Inicio  /  Information  /  Vol: 12 Par: 8 (2021)  /  Artículo
ARTÍCULO
TITULO

Learning from High-Dimensional and Class-Imbalanced Datasets Using Random Forests

Barbara Pes    

Resumen

Class imbalance and high dimensionality are two major issues in several real-life applications, e.g., in the fields of bioinformatics, text mining and image classification. However, while both issues have been extensively studied in the machine learning community, they have mostly been treated separately, and little research has been thus far conducted on which approaches might be best suited to deal with datasets that are class-imbalanced and high-dimensional at the same time (i.e., with a large number of features).
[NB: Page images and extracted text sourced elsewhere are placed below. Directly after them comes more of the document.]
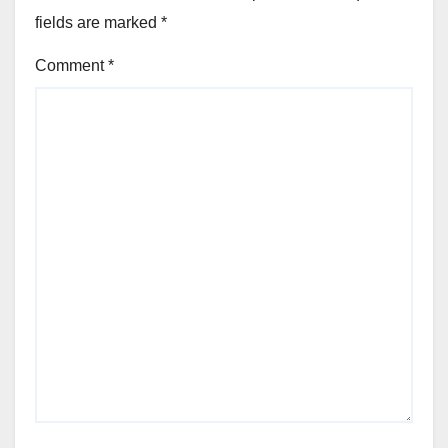
fields are marked
*
Comment
*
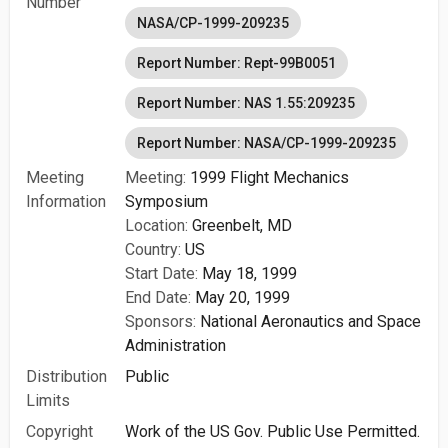
Number
NASA/CP-1999-209235
Report Number: Rept-99B0051
Report Number: NAS 1.55:209235
Report Number: NASA/CP-1999-209235
Meeting
Meeting:
1999 Flight Mechanics
Information
Symposium
Location:
Greenbelt, MD
Country:
US
Start Date:
May 18, 1999
End Date:
May 20, 1999
Sponsors:
National Aeronautics and Space
Administration
Distribution
Public
Limits
Copyright
Work of the US Gov. Public Use Permitted.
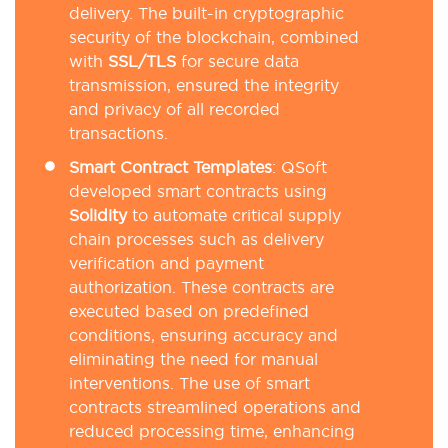
delivery. The built-in cryptographic
security of the blockchain, combined
with
SSL/TLS
for secure data
transmission, ensured the integrity
and privacy of all recorded
transactions.
Smart Contract Templates
: QSoft
developed smart contracts using
Solidity
to automate critical supply
chain processes such as delivery
verification and payment
authorization. These contracts are
executed based on predefined
conditions, ensuring accuracy and
eliminating the need for manual
interventions. The use of smart
contracts streamlined operations and
reduced processing time, enhancing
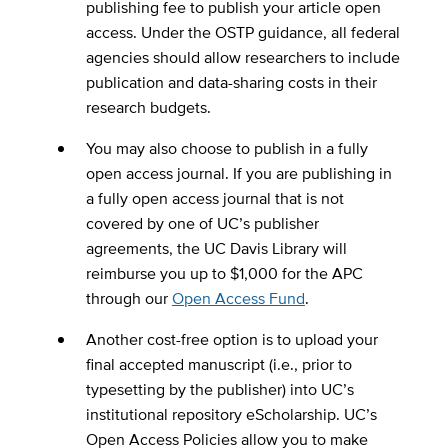
publishing fee to publish your article open
access. Under the OSTP guidance, all federal
agencies should allow researchers to include
publication and data-sharing costs in their
research budgets.
You may also choose to publish in a fully
open access journal. If you are publishing in
a fully open access journal that is not
covered by one of UC’s publisher
agreements, the UC Davis Library will
reimburse you up to $1,000 for the APC
through our
Open Access Fund
.
Another cost-free option is to upload your
final accepted manuscript (i.e., prior to
typesetting by the publisher) into UC’s
institutional repository eScholarship. UC’s
Open Access Policies allow you to make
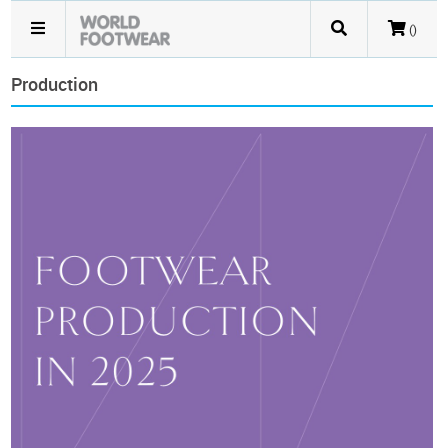
()
Production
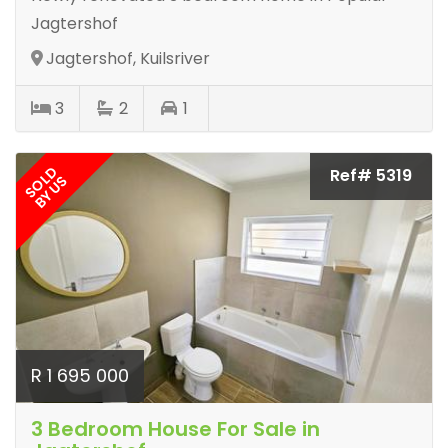
Jagtershof
Jagtershof, Kuilsriver
3
2
1
SOLD
Ref# 5319
BY US
R 1 695 000
3 Bedroom House For Sale in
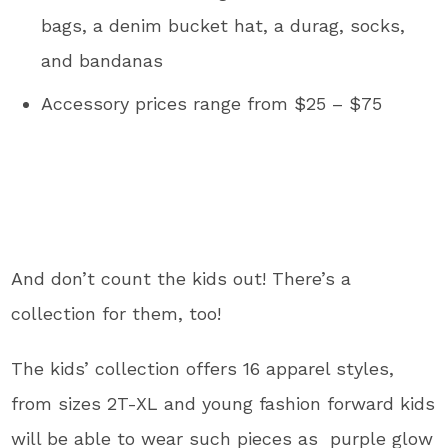
bags, a denim bucket hat, a durag, socks,
and bandanas
Accessory prices range from $25 – $75
And don’t count the kids out! There’s a
collection for them, too!
The kids’ collection offers 16 apparel styles,
from sizes 2T-XL and young fashion forward kids
will be able to wear such pieces as
purple glow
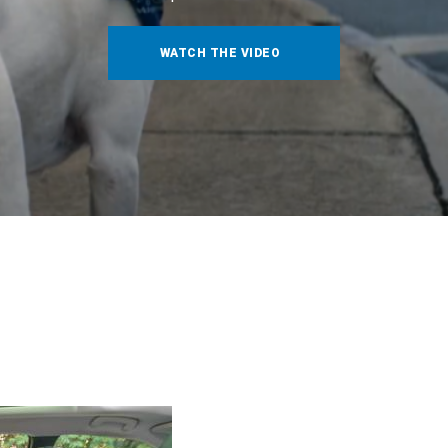
WATCH THE VIDEO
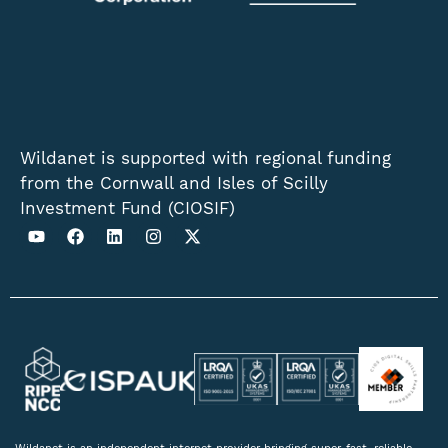
Wildanet is supported with regional funding
from the Cornwall and Isles of Scilly
Investment Fund (CIOSIF)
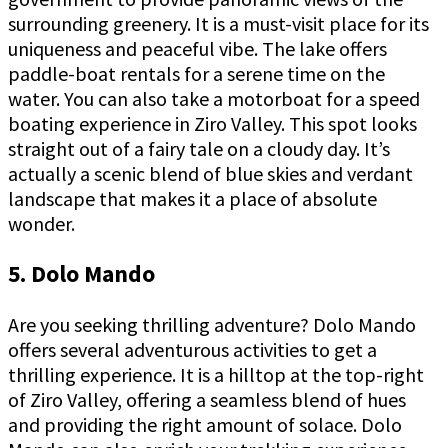
surrounding greenery. It is a must-visit place for its
uniqueness and peaceful vibe. The lake offers
paddle-boat rentals for a serene time on the
water. You can also take a motorboat for a speed
boating experience in Ziro Valley. This spot looks
straight out of a fairy tale on a cloudy day. It’s
actually a scenic blend of blue skies and verdant
landscape that makes it a place of absolute
wonder.
5. Dolo Mando
Are you seeking thrilling adventure? Dolo Mando
offers several adventurous activities to get a
thrilling experience. It is a hilltop at the top-right
of Ziro Valley, offering a seamless blend of hues
and providing the right amount of solace. Dolo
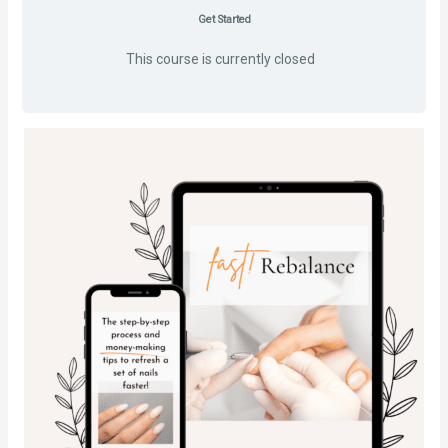
Get Started
This course is currently closed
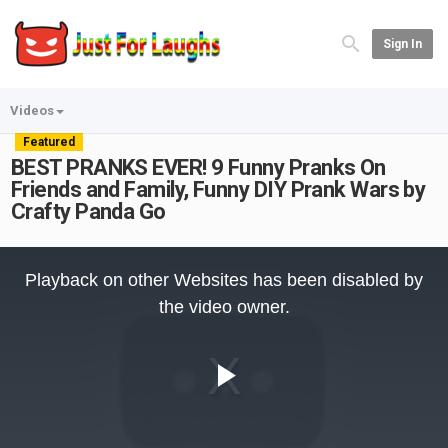
Sign In
Videos
Featured
BEST PRANKS EVER! 9 Funny Pranks On
Friends and Family, Funny DIY Prank Wars by
Crafty Panda Go
This
is
Playback on other Websites has been disabled by
a
modal
the video owner.
window.
Play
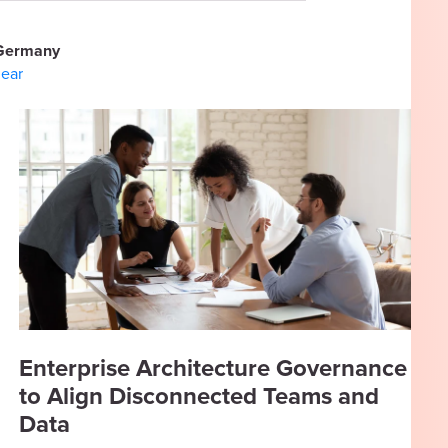
Germany
lear
Enterprise Architecture Governance
to Align Disconnected Teams and
Data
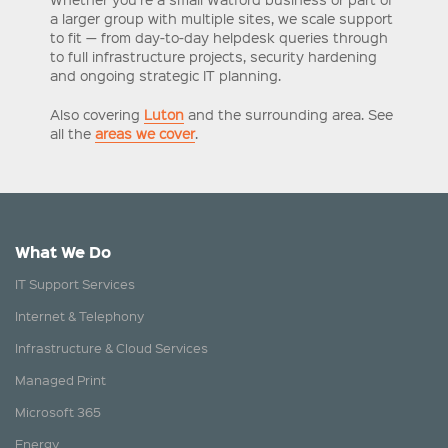
a larger group with multiple sites, we scale support
to fit — from day-to-day helpdesk queries through
to full infrastructure projects, security hardening
and ongoing strategic IT planning.
Also covering
Luton
and the surrounding area. See
all the
areas we cover
.
What We Do
IT Support Services
Internet & Telephony
Infrastructure & Cloud Services
Managed Print
Microsoft 365
Energy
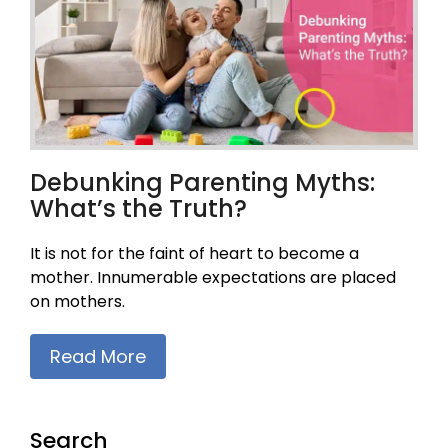
Debunking Parenting Myths:
What’s the Truth?
It is not for the faint of heart to become a
mother. Innumerable expectations are placed
on mothers.
Read More
Search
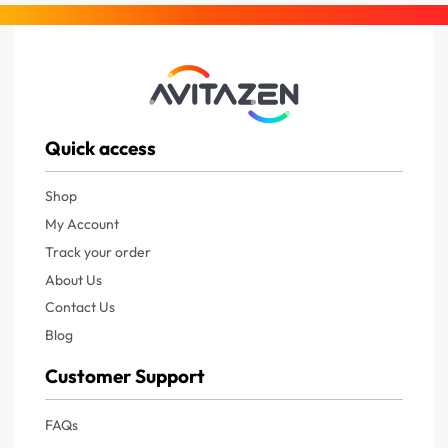
Quick access
Shop
My Account
Track your order
About Us
Contact Us
Blog
Customer Support
FAQs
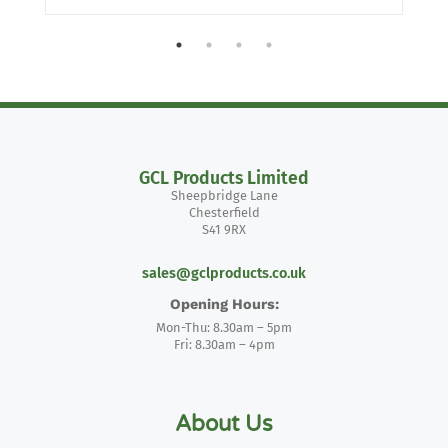
GCL Products Limited
Sheepbridge Lane
Chesterfield
S41 9RX
sales@gclproducts.co.uk
Opening Hours:
Mon-Thu: 8.30am – 5pm
Fri: 8.30am – 4pm
About Us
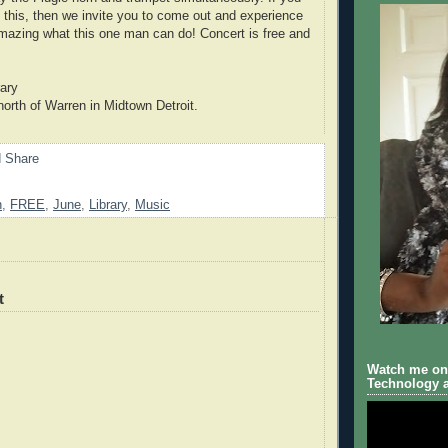
 this, then we invite you to come out and experience
s amazing what this one man can do! Concert is free and
rary
rth of Warren in Midtown Detroit.
n
,
FREE
,
June
,
Library
,
Music
t
Watch me on 
Technology a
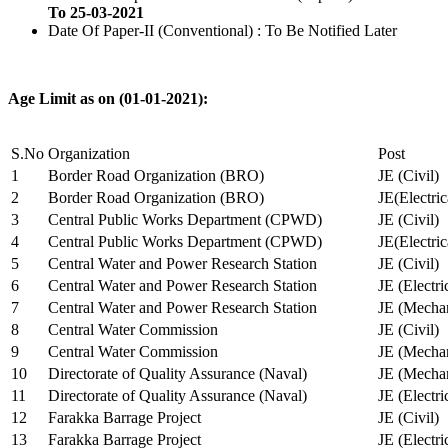
To 25-03-2021
Date Of Paper-II (Conventional) : To Be Notified Later
Age Limit as on (01-01-2021):
S.No
Organization
Post
1
Border Road Organization (BRO)
JE (Civil)
2
Border Road Organization (BRO)
JE(Electri
3
Central Public Works Department (CPWD)
JE (Civil)
4
Central Public Works Department (CPWD)
JE(Electric
5
Central Water and Power Research Station
JE (Civil)
6
Central Water and Power Research Station
JE (Electri
7
Central Water and Power Research Station
JE (Mechan
8
Central Water Commission
JE (Civil)
9
Central Water Commission
JE (Mechan
10
Directorate of Quality Assurance (Naval)
JE (Mechan
11
Directorate of Quality Assurance (Naval)
JE (Electri
12
Farakka Barrage Project
JE (Civil)
13
Farakka Barrage Project
JE (Electri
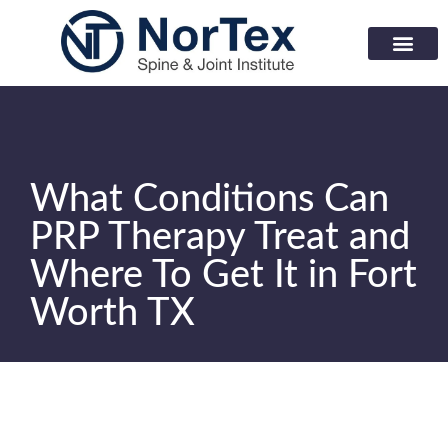
Corporate Wellness Prog
Learning Center
What Conditions Can
PRP Therapy Treat and
Where To Get It in Fort
Worth TX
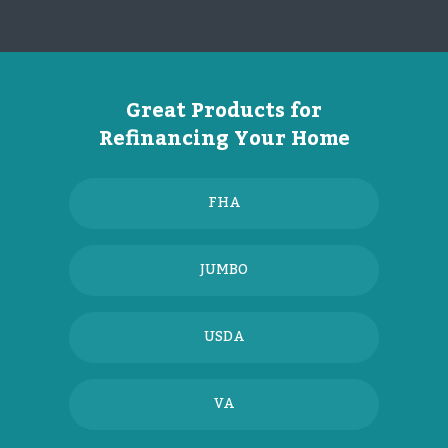
Great Products for
Refinancing Your Home
FHA
JUMBO
USDA
VA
This work attempts to give a contribution to this challenging research area by studying the effectiveness of hybrid learning strategies that involve the integration of feature selection techniques, to reduce the data dimensionality, with proper methods that cope with the adverse effects of class imbalance (in particular, data balancing and cost-sensitive methods are considered). Extensive experiments have been carried out across datasets from different domains, leveraging a well-known classifier, the Random Forest, which has proven to be effective in high-dimensional spaces and has also been successfully applied to imbalanced tasks. Our results give evidence of the benefits of such a hybrid approach, when compared to using only feature selection or imbalance learning methods alone.